Dataset entries
────────────────

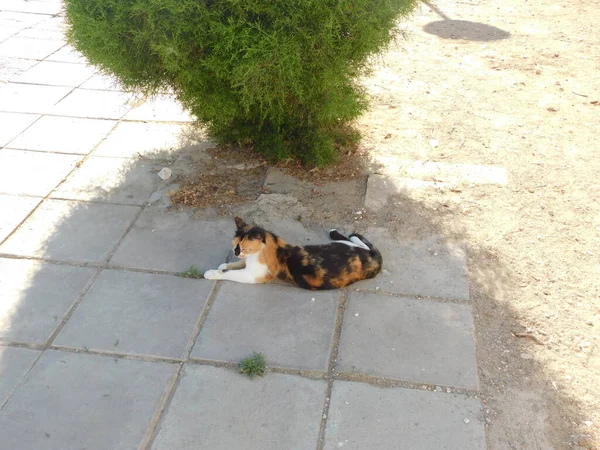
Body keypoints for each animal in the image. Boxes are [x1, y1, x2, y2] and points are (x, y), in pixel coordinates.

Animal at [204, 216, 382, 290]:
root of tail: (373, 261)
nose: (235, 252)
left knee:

────────────────

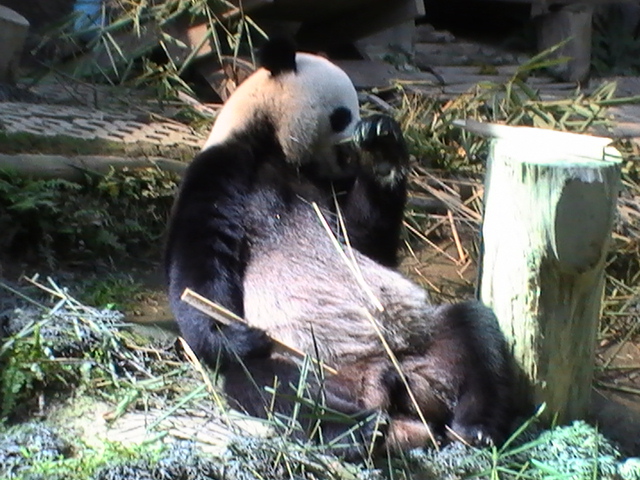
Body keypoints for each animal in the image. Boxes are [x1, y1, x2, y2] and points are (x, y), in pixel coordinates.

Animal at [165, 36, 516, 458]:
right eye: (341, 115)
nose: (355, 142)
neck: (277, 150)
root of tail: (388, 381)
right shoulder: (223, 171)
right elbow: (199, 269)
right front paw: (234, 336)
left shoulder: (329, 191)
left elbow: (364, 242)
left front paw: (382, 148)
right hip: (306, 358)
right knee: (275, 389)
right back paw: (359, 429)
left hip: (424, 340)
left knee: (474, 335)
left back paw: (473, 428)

────────────────

**Directions for this task**
Copy out the lines above exactly, beginning at the one that contains "left shoulder: (329, 191)" and ending at the one that contains "left back paw: (473, 428)".

**Answer to this problem**
left shoulder: (329, 191)
left elbow: (364, 242)
left front paw: (382, 148)
right hip: (306, 358)
right knee: (275, 389)
right back paw: (359, 429)
left hip: (424, 340)
left knee: (474, 335)
left back paw: (473, 428)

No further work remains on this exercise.